NEW YORK, N.Y. – A decision by OPEC this week to maintain current levels of oil production hammered major energy companies in the U.S. and abroad.
Many energy experts had expected the group of oil producing countries, which met in Vienna this week, to act to halt a slide in the price of crude since this summer.
A barrel of benchmark U.S. crude, which cost well above $100 as recently as June, had fallen to about $73 as of this week. OPEC announced Thursday that it would not cut production.
The effect was immediate.
The price of benchmark U.S. crude tumbled 10 per cent Friday to settle at $66.15 a barrel.

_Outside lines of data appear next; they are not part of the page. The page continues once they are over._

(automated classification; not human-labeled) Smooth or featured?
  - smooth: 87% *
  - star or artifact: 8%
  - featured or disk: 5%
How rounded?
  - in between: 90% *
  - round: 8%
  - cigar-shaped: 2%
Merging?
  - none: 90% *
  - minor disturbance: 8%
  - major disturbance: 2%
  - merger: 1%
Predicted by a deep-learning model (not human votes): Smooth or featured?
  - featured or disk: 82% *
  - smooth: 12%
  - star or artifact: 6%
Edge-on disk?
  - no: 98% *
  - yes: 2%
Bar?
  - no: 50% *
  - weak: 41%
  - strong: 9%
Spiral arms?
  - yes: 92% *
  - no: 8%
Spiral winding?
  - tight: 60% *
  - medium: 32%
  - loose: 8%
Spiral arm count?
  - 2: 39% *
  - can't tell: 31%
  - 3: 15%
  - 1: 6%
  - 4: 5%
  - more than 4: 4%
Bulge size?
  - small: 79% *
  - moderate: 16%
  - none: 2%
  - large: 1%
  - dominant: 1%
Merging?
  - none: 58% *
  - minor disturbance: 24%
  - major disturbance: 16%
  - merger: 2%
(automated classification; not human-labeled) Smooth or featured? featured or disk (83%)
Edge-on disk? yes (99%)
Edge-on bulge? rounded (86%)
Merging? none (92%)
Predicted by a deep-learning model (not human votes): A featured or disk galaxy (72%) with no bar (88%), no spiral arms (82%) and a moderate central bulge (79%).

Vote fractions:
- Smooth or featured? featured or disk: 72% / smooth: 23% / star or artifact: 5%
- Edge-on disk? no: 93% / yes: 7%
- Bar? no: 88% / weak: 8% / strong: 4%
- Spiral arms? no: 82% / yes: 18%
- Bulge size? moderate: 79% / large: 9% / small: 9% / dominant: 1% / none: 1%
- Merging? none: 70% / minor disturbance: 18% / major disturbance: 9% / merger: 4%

Shares of companies across the energy industry fell. Chevron Corp. slid 5 per cent while Exxon Mobil fell 4 per cent. Newfield Exploration fell the most among companies in the Standard & Poor’s 500 index, dropping 16 per cent.
But the pain being felt by energy producers is proving to be a big gain for consumers and businesses that are heavily reliant on energy.
Riding high are the airlines, package delivery services and cruise lines, which are spending less on fuel. Southwest Airlines rose 6.5 per cent Friday, the most in the S&P 500 index, while Delta Air Lines Inc. was the second-biggest gainer, climbing 5.5 per cent.